→ Task prompt
Where does the word "some" show up in the data? Please find each such line and copy it.

(Saved data entries)
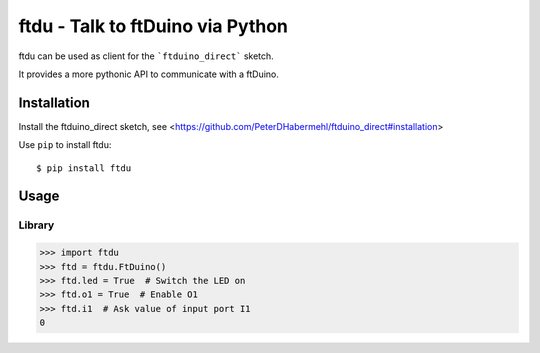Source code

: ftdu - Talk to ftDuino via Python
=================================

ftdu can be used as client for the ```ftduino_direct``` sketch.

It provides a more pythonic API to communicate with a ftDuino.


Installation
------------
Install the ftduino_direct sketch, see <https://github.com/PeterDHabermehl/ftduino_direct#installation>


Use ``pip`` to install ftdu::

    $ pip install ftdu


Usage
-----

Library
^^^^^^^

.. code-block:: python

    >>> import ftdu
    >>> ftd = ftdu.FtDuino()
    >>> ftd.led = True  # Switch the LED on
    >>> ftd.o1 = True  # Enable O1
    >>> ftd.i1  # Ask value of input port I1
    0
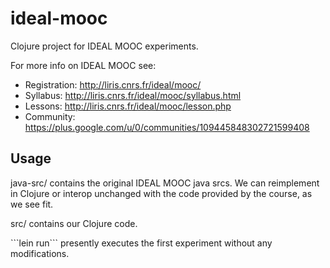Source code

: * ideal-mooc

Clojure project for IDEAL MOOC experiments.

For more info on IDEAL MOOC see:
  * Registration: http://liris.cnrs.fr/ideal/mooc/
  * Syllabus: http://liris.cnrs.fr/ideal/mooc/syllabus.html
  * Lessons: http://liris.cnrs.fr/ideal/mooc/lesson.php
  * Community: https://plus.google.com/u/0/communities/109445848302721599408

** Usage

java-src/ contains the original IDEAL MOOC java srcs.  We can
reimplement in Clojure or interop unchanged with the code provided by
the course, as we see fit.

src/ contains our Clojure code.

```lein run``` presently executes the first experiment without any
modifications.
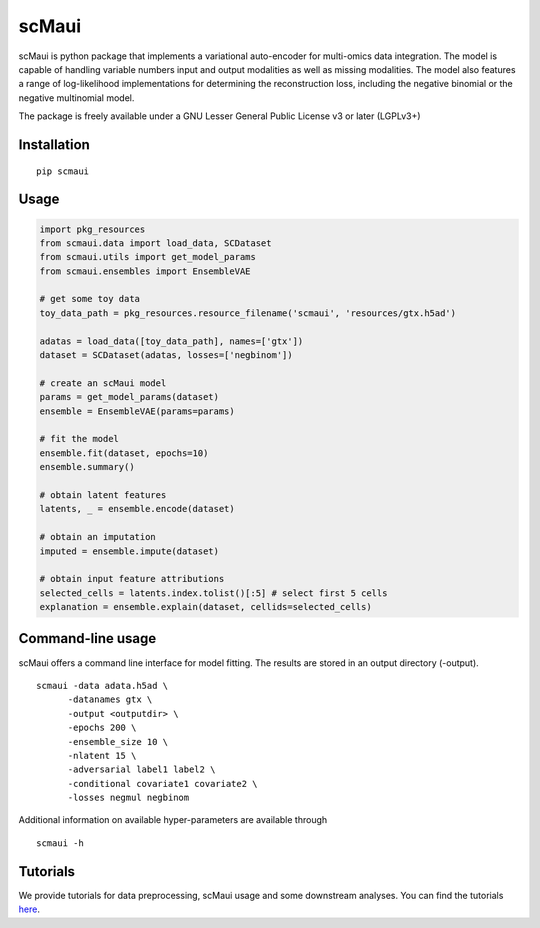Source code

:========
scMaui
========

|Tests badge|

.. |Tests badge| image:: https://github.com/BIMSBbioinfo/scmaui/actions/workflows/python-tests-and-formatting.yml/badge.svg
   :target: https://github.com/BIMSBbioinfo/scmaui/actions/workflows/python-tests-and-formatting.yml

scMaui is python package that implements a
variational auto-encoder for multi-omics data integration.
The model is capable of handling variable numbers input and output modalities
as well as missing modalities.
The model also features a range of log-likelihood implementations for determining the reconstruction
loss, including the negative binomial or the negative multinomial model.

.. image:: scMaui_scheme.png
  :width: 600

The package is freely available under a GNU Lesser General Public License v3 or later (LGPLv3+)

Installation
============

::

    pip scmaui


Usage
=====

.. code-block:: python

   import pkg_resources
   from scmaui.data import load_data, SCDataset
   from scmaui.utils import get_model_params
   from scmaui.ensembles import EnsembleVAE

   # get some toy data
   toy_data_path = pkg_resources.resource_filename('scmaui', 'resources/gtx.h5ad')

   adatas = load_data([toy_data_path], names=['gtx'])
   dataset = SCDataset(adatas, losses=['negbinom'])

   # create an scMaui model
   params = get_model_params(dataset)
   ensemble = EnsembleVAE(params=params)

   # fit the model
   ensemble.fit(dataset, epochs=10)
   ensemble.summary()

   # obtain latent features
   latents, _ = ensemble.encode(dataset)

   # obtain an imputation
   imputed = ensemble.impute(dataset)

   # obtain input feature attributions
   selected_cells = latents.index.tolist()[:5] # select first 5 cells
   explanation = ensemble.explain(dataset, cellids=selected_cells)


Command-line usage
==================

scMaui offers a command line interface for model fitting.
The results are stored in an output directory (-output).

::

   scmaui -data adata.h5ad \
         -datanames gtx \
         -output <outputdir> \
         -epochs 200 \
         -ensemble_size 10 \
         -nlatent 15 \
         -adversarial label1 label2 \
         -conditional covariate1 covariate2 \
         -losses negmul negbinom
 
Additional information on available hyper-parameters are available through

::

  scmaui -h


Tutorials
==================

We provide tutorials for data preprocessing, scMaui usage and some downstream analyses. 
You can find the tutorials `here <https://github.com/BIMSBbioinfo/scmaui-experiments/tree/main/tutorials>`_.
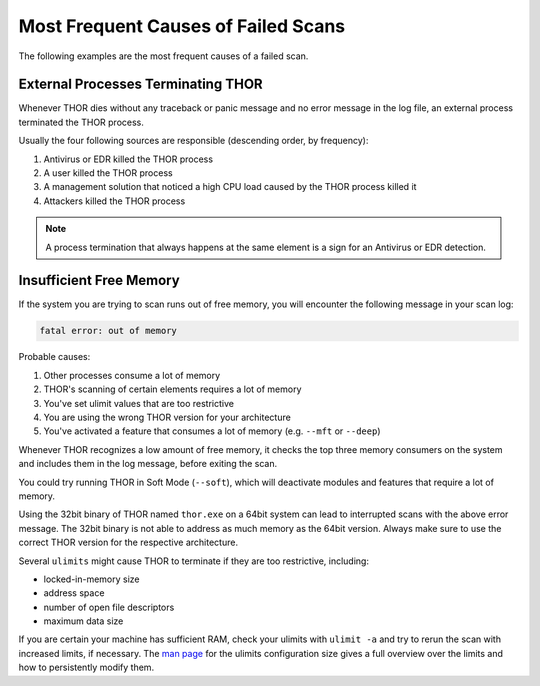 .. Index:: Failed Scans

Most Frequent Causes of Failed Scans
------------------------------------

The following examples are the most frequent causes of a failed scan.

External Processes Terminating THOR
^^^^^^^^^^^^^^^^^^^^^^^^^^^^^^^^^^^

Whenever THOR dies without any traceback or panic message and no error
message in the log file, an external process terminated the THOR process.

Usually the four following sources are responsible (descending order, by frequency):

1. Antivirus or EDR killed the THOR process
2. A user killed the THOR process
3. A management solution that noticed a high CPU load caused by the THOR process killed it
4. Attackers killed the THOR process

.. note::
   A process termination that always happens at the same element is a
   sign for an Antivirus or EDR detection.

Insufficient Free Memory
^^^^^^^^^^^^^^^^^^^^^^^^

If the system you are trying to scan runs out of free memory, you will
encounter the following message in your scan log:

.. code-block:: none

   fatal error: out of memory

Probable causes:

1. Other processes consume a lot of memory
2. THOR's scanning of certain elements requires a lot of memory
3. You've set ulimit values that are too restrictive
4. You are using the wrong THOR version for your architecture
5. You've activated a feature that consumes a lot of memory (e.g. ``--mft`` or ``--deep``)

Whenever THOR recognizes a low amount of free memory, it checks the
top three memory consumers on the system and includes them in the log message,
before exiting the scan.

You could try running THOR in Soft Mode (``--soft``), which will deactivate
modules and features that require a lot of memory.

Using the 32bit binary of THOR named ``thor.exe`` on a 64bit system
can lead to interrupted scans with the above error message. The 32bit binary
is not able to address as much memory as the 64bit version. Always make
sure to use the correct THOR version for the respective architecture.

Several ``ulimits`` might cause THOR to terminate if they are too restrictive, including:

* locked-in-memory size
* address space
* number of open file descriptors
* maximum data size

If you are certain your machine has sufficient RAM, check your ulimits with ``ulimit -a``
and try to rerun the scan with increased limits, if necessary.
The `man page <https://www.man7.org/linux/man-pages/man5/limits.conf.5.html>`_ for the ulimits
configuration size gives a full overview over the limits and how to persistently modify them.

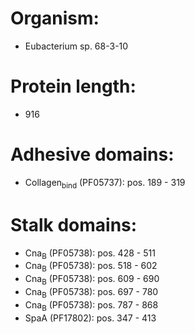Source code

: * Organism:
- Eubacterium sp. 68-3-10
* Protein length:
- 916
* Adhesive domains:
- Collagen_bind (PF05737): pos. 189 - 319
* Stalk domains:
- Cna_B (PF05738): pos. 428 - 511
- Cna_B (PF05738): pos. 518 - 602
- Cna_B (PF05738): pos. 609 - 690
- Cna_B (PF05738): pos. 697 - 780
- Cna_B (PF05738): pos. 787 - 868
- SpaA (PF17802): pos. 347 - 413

→ Answer below
   # get some toy data
We provide tutorials for data preprocessing, scMaui usage and some downstream analyses. 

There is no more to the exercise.